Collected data
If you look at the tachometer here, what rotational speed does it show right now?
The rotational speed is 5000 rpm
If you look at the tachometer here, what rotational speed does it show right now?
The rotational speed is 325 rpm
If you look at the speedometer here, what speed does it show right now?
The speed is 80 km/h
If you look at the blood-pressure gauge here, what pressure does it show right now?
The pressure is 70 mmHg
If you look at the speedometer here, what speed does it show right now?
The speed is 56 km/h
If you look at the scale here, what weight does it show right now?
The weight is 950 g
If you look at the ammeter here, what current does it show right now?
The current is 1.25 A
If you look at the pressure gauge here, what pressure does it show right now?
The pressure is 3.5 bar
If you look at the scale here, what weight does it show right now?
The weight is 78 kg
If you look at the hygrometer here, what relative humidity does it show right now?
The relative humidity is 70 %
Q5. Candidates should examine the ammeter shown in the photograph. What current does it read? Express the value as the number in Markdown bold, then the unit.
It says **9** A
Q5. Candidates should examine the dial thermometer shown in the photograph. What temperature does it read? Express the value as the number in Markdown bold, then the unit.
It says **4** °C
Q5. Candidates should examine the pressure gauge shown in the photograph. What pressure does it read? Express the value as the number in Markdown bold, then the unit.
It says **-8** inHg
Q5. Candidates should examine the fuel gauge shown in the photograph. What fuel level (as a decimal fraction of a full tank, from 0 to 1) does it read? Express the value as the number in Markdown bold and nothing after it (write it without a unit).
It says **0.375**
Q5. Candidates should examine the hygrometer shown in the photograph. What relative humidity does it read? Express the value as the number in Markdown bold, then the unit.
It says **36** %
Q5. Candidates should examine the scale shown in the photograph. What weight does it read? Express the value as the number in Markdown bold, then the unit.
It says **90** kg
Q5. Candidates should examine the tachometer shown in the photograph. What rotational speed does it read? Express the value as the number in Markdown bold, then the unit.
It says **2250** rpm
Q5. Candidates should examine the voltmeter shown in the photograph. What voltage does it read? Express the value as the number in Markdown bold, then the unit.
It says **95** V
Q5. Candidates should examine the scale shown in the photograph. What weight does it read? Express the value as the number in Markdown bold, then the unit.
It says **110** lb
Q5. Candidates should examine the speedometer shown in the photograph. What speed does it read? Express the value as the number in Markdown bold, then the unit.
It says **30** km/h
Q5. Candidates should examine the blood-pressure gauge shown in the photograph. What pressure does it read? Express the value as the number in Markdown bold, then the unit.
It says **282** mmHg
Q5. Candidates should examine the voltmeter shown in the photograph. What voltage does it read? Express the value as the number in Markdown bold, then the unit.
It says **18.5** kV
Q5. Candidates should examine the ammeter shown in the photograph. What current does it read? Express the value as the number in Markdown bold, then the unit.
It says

### Your goal
Copy the items above word for word, from the start of the items through the line containing "It says **36** %", with both ends included.

### Written solution
If you look at the tachometer here, what rotational speed does it show right now?
The rotational speed is 5000 rpm
If you look at the tachometer here, what rotational speed does it show right now?
The rotational speed is 325 rpm
If you look at the speedometer here, what speed does it show right now?
The speed is 80 km/h
If you look at the blood-pressure gauge here, what pressure does it show right now?
The pressure is 70 mmHg
If you look at the speedometer here, what speed does it show right now?
The speed is 56 km/h
If you look at the scale here, what weight does it show right now?
The weight is 950 g
If you look at the ammeter here, what current does it show right now?
The current is 1.25 A
If you look at the pressure gauge here, what pressure does it show right now?
The pressure is 3.5 bar
If you look at the scale here, what weight does it show right now?
The weight is 78 kg
If you look at the hygrometer here, what relative humidity does it show right now?
The relative humidity is 70 %
Q5. Candidates should examine the ammeter shown in the photograph. What current does it read? Express the value as the number in Markdown bold, then the unit.
It says **9** A
Q5. Candidates should examine the dial thermometer shown in the photograph. What temperature does it read? Express the value as the number in Markdown bold, then the unit.
It says **4** °C
Q5. Candidates should examine the pressure gauge shown in the photograph. What pressure does it read? Express the value as the number in Markdown bold, then the unit.
It says **-8** inHg
Q5. Candidates should examine the fuel gauge shown in the photograph. What fuel level (as a decimal fraction of a full tank, from 0 to 1) does it read? Express the value as the number in Markdown bold and nothing after it (write it without a unit).
It says **0.375**
Q5. Candidates should examine the hygrometer shown in the photograph. What relative humidity does it read? Express the value as the number in Markdown bold, then the unit.
It says **36** %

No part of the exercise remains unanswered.